Yaşlanıyoruz ve her geçen gün biraz daha fazla sarsılıyoruz zamanlı zamansız kaybettiğimiz dostların acısıyla. Daha önce ayda hatta yılda bir gittiğimiz cenaze namazlarına, taziye ziyaretlerine artık haftada iki bazen üç defa gidiyoruz. Dostlarımızın, akrabalarımızın acılarını kalbimize, hatıralarını hafızalarımıza, naaşlarını toprağa gömüyoruz.

Yaş ilerledikçe sadece dostlarımız ölmüyor umutlarımız da hayallerimiz de ölüyor. Onları nereye gömeceğiz? Ya da umutsuz ve hayalsiz nasıl yaşayacağız?

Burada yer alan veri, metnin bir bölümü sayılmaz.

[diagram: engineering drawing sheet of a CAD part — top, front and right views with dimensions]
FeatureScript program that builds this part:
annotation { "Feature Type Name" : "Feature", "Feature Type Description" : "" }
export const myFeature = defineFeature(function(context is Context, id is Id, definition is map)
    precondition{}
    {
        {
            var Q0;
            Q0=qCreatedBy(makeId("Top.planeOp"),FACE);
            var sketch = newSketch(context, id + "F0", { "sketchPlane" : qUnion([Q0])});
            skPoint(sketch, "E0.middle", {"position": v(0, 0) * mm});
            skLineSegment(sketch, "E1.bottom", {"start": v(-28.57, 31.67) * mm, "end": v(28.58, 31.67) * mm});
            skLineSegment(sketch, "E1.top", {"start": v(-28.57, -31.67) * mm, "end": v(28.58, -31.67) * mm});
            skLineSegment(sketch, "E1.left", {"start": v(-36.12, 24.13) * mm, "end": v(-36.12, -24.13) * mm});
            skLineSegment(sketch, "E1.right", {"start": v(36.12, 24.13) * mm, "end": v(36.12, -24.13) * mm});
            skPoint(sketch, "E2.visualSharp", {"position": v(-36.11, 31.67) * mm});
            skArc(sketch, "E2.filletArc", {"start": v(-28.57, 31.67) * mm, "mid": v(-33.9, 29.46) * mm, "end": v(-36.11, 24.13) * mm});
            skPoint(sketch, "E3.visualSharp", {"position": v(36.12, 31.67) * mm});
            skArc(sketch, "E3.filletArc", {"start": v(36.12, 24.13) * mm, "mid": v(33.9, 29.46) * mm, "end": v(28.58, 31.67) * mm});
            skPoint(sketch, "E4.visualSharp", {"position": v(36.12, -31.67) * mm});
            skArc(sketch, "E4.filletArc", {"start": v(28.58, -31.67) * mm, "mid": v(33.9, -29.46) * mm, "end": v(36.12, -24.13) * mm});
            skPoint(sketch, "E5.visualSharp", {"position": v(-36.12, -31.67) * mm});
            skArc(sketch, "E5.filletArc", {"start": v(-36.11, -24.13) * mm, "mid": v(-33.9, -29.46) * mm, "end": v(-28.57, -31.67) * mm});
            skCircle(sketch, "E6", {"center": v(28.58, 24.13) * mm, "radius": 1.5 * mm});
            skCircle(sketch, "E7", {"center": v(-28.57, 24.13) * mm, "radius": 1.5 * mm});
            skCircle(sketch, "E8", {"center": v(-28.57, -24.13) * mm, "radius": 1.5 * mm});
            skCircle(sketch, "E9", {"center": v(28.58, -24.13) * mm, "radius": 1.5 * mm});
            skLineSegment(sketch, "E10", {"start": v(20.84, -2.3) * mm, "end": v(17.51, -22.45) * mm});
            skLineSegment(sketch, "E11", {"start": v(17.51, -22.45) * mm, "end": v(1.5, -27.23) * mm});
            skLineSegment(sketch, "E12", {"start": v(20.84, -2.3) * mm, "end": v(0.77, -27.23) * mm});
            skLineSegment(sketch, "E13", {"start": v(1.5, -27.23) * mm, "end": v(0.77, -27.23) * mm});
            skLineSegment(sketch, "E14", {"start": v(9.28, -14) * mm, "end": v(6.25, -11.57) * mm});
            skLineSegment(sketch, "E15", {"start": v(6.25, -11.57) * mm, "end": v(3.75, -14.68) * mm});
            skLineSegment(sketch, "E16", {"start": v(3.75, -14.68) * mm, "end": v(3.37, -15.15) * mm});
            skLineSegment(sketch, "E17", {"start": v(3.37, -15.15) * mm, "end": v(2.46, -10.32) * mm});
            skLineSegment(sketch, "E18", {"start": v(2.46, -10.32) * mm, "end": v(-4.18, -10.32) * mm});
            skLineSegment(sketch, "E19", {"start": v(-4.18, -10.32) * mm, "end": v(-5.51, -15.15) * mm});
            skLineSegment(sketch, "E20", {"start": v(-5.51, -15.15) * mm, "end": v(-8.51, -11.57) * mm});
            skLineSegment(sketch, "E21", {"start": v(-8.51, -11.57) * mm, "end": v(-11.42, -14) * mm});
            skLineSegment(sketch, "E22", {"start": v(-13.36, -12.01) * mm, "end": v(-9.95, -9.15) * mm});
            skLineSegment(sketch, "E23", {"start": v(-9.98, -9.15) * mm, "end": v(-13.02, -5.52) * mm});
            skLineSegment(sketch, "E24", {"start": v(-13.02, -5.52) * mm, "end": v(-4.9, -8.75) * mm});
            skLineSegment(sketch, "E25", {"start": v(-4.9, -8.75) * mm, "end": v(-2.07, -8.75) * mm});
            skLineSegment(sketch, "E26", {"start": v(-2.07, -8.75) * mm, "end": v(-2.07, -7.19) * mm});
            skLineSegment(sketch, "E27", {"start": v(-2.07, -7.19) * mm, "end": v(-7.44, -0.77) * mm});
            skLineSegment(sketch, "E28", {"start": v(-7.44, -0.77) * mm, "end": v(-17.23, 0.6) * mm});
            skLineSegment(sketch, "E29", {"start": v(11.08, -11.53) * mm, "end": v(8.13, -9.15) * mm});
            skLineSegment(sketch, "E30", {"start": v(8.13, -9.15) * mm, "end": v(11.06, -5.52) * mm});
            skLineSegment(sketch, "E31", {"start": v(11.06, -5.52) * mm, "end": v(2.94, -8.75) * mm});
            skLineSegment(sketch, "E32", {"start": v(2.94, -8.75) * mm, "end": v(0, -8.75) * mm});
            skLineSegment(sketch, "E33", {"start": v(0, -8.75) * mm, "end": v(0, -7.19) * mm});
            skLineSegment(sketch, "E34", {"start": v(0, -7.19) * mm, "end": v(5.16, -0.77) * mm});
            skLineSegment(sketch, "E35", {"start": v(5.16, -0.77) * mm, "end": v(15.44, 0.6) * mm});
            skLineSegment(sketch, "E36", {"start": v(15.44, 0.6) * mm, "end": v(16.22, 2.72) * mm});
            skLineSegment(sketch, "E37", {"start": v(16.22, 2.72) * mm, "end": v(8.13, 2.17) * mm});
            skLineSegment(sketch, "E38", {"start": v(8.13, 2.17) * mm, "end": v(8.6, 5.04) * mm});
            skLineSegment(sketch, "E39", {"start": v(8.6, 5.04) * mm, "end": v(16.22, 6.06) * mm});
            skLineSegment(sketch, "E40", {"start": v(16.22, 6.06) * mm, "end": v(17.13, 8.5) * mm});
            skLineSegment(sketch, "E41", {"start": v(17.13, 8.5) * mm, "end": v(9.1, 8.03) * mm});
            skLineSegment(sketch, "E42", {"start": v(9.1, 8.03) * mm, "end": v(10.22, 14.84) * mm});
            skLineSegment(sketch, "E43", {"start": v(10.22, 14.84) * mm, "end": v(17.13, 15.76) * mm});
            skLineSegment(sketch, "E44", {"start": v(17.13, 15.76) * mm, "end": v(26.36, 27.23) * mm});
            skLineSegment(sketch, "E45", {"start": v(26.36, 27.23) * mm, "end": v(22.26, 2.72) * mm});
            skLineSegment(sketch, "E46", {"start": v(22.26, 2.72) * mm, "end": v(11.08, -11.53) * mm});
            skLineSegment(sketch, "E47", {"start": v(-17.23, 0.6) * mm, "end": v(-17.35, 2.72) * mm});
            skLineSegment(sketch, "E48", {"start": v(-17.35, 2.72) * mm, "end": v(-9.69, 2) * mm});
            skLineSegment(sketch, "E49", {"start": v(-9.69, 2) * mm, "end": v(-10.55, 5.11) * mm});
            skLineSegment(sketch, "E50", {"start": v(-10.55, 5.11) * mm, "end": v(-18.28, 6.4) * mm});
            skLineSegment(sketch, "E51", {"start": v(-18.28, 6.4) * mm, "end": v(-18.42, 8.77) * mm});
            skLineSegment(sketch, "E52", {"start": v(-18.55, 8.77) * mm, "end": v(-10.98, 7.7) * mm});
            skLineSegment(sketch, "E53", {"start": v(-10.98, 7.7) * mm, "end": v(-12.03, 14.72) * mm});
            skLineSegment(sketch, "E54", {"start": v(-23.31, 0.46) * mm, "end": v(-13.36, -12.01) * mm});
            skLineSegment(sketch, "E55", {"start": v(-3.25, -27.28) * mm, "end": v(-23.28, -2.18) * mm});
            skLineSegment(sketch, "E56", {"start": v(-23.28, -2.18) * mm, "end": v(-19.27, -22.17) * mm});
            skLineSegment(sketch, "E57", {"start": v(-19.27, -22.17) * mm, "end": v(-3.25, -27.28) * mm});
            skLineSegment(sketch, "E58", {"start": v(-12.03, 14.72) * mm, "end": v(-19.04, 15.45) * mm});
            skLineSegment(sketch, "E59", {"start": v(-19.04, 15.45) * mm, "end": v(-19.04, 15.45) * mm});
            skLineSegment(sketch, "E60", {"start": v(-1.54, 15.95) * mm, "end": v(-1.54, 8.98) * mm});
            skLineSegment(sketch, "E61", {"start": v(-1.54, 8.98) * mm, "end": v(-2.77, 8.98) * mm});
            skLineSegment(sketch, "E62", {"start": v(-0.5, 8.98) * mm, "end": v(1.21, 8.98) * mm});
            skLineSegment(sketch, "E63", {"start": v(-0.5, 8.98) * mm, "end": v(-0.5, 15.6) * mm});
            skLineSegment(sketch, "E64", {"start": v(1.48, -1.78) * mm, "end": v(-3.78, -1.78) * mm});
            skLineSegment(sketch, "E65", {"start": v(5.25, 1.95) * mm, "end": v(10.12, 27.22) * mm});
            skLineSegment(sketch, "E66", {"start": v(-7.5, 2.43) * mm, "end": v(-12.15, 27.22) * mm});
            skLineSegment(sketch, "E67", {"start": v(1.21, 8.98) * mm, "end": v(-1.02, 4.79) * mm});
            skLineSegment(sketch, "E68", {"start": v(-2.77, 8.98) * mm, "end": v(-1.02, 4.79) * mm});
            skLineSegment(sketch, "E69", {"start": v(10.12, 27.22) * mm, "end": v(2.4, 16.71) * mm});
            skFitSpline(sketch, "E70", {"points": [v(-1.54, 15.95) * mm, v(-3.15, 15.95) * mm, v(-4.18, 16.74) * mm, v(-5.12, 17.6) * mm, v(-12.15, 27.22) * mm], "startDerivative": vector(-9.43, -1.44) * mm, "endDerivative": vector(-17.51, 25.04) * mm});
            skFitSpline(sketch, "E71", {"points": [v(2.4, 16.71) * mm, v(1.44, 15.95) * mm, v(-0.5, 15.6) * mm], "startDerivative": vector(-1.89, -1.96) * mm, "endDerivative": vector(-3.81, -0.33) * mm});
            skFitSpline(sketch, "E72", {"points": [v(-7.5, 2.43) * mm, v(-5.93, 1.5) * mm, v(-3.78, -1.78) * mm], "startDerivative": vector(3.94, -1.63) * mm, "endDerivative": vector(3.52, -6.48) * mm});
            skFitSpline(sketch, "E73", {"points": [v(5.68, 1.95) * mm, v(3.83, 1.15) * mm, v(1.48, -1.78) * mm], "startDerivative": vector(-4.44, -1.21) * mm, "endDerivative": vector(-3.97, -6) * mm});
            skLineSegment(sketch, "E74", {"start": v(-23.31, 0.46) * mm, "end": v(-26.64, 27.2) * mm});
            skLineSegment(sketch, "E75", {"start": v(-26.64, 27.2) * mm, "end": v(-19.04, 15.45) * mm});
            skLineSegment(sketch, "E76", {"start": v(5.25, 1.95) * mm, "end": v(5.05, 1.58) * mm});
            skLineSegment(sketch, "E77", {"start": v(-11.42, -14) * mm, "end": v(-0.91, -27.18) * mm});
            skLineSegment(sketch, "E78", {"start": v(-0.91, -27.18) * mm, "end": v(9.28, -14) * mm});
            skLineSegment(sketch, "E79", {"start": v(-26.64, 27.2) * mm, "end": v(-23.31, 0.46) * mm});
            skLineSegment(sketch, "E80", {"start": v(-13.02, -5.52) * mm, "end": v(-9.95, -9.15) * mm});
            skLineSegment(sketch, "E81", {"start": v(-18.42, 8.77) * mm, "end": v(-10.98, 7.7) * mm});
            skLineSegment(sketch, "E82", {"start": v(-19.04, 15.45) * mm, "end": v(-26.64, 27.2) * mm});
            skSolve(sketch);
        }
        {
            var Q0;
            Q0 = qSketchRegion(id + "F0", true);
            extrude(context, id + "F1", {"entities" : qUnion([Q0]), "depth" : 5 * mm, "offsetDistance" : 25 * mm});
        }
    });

Yorgunluktan mıdır umutlarımızı ve hayallerimizi yarınlara taşıyamayışımız, onlara bakamayışımız ve ölümlerini çaresiz seyredişimiz. Yoksa hayallerimizi yüreklerimizle birlikte ellerine teslim edip kendilerine umut bağladıklarımızın çapsızlıkları ya da samimiyetsizlikleri midir bizi böylesine bir acıya mahkûm eden?

Ne hayallerimiz ne umutlarımız vardı ve nasıl da inanmıştık. Hayallerimizin sınırı siyasi coğrafyamızın çok ötesine taşıyordu. Tanrı Dağları'ndan Hıra Dağı'na, Altaylardan Tuna'ya bir büyük sevdanın ateşi yanıyordu bağrımızda. 'Yeniden bir dağ gibi, bir dev gibi doğrulacak' ve sadece Batı Türklüğünü değil dünya Türklüğünü çelik bileklerimizle kavrayıp 'çağlar üstü bir sıçrayışla' medeniyetler aleminin en önüne taşıyacaktık.

Ben bizim hayallerimizi yazdım kısaca, siz kendi hayallerinizi ya da 'öteki' dediğimiz ve ötekileşerek ötekileştirdiklerimizin hayallerini koyabilirsiniz bu paragrafa. Onların da hayalleri vardı sınırsız, umutları vardı.

Heyhat, bir neslin, hayır bir değil, en az iki neslin hem genç fidanları heba oldu bu topraklarda hem de hayalleri ve umutları. Hayallerini kaybetmiş, umutlarını yitirmiş yorgun yaşlıların ülkesidir artık benim güzel ülkem. Dünden yarına taşınacak umutlar çapsızların ya da çıkarcıların kollarında çoktan can verdi.

Üniversiteye adımımı attığımda daha on yedi yaşımdaydım ve henüz bıyığım terlememişti. Şimdilerde artık siyahı pek kalmamış ak pak saçımla sakalımla o günleri hasretle anıyor ve hala iman dolu göğüsten çıkacak bir güçlü nefesin çalacağı 'toplan borusunu' bekliyorum. Ah bir çalsa ve ben yeniden on yedi yaşıma dönsem ve o bayrak altına koşsam. Ve şairin dediği gibi 'Davası yalın kılıç kesilmiş avucunda/O dört yanı tutuşmuş bir kıtanın ucunda/ Açılan ilk ihtilal bayrağıdır Asya'nın/ Vay haline o bayrak altına koşmayanın' diye haykırsam tıpkı dün Mustafa Kemal'in ve silah arkadaşlarının ve onlarla birlikte büyük Türk milletinin haykırdığı gibi.

Yok sayınız lütfen başlardaki satırları, gördüm ve anladım ki, insan ölmeden ne hayaller ölür ne de umutlar tükenirmiş. Ben her şeyden vazgeçebilirim ve herkesten umudumu kesebilirim ama hem bu sevdadan vazgeçemem hem de bu milletten umudumu kesemem. Bu milletin çağlar üstü bir sıçrayışla medeniyetler aleminin önüne geçmesi ve yeniden bir dağ gibi bir dev gibi doğrulması için muhtaç olduğu kudret damarlarındaki asil kanda mevcuttur. Ne mutlu bana ki ben bu millete mensubum.